Developing an efficient, low-cost and stable catalyst to activate peroxymonosulfate (PMS) for pollutant degradation is crucial in environmental remediation. Herein, Co 1 Fe 1 layered double hydroxide (Co 1 Fe 1 -LDH) was in situ loaded on biochar (BC) derived from rape straw for sulfamethoxazole (SMX) degradation via activating PMS. It could be found that the optimal catalyst (BC/Co 1 Fe 1 -LDH-4) exhibited the highest SMX degradation efficiency of 94.8% within 5 min reaction, far more than pristine Co 1 Fe 1 -LDH (58.5%), which might be ascribed to the synergistic effects between Co 1 Fe 1 -LDH and BC during the reaction. For one thing, BC itself participated in the catalytic degradation reaction as an activator and made the catalyst have excellent adsorption and degradation performance. For another, BC as a carrier not only effectively inhibited the agglomeration of Co 1 Fe 1 -LDH to increase the active sites, but also accelerated the Co 2+ /Co 3+ and Fe 2+ /Fe 3+ cycles to reduce the leaching of metal ions. Meanwhile the leaching of trace metal ions also promoted the degradation of SMX to a certain extent, indicating that the catalytic mechanism was a combination of homogeneous and heterogeneous catalysis, and the latter was dominant.
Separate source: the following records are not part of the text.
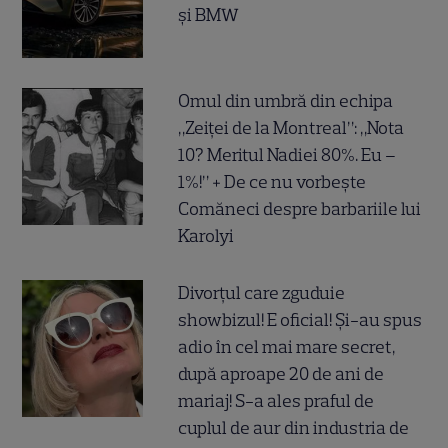
și BMW
Omul din umbră din echipa
„Zeiței de la Montreal”: „Nota
10? Meritul Nadiei 80%. Eu –
1%!” + De ce nu vorbește
Comăneci despre barbariile lui
Karolyi
Divorțul care zguduie
showbizul! E oficial! Și-au spus
adio în cel mai mare secret,
după aproape 20 de ani de
mariaj! S-a ales praful de
cuplul de aur din industria de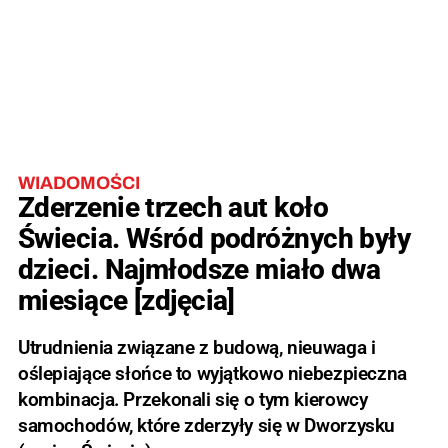
WIADOMOŚCI
Zderzenie trzech aut koło
Świecia. Wśród podróżnych były
dzieci. Najmłodsze miało dwa
miesiące [zdjęcia]
Utrudnienia związane z budową, nieuwaga i
oślepiające słońce to wyjątkowo niebezpieczna
kombinacja. Przekonali się o tym kierowcy
samochodów, które zderzyły się w Dworzysku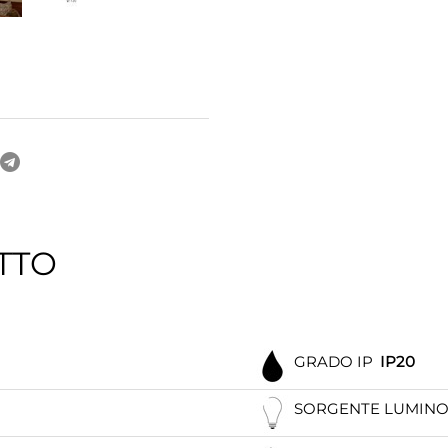
TTO
GRADO IP
IP20
SORGENTE LUMIN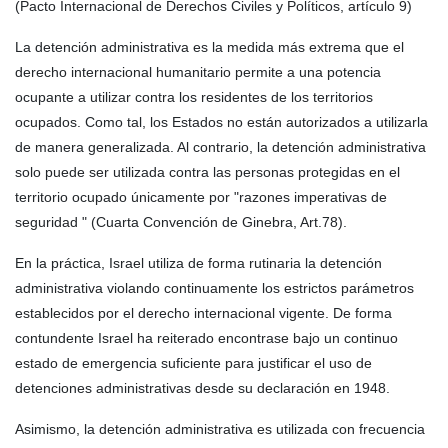
(Pacto Internacional de Derechos Civiles y Políticos, artículo 9)
La detención administrativa es la medida más extrema que el
derecho internacional humanitario permite a una potencia
ocupante a utilizar contra los residentes de los territorios
ocupados. Como tal, los Estados no están autorizados a utilizarla
de manera generalizada. Al contrario, la detención administrativa
solo puede ser utilizada contra las personas protegidas en el
territorio ocupado únicamente por "razones imperativas de
seguridad " (Cuarta Convención de Ginebra, Art.78).
En la práctica, Israel utiliza de forma rutinaria la detención
administrativa violando continuamente los estrictos parámetros
establecidos por el derecho internacional vigente. De forma
contundente Israel ha reiterado encontrase bajo un continuo
estado de emergencia suficiente para justificar el uso de
detenciones administrativas desde su declaración en 1948.
Asimismo, la detención administrativa es utilizada con frecuencia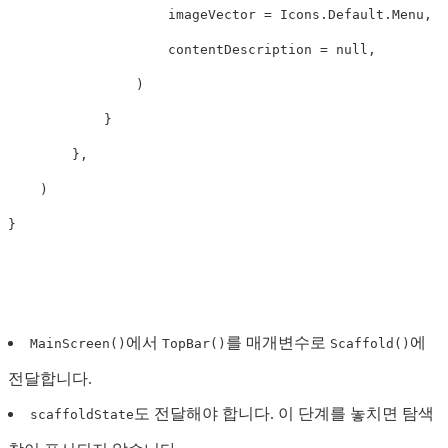
imageVector
=
Icons
.
Default
.
Menu
,
contentDescription
=
null
,
)
}
},
)
}
에서
를 매개변수로
에
MainScreen()
TopBar()
Scaffold()
전달합니다.
도 전달해야 합니다. 이 단계를 놓치면 탐색
scaffoldState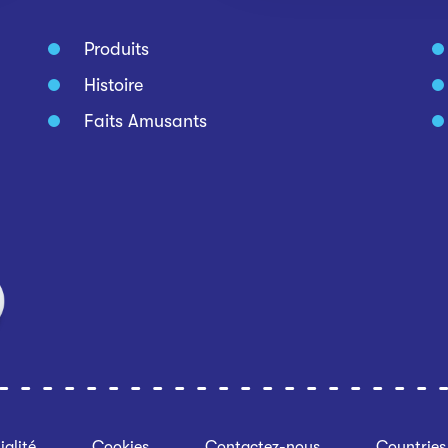
Produits
Histoire
Faits Amusants
ialité
Cookies
Contactez-nous
Countries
The quenching trials, electron paramagnetic resonance (EPR) and electrochemical measurements implied that the radical and non-radical processes were involved in the reaction, where SO 4 ˙ − , ˙OH and O 2 ˙ − were the main radical species to drive the radical process, and 1 O 2 and direct electron transfer were responsible for the non-radical process. In addition, the possible SMX degradation pathways were reasonably proposed by high-performance liquid chromatography-mass spectrometry (HPLC-MS) tests and the SMX mineralization degree was provided through total organic carbon (TOC) measurements. This present work provides new insight into the construction of highly efficient PMS activation catalysts for environmental wastewater treatment.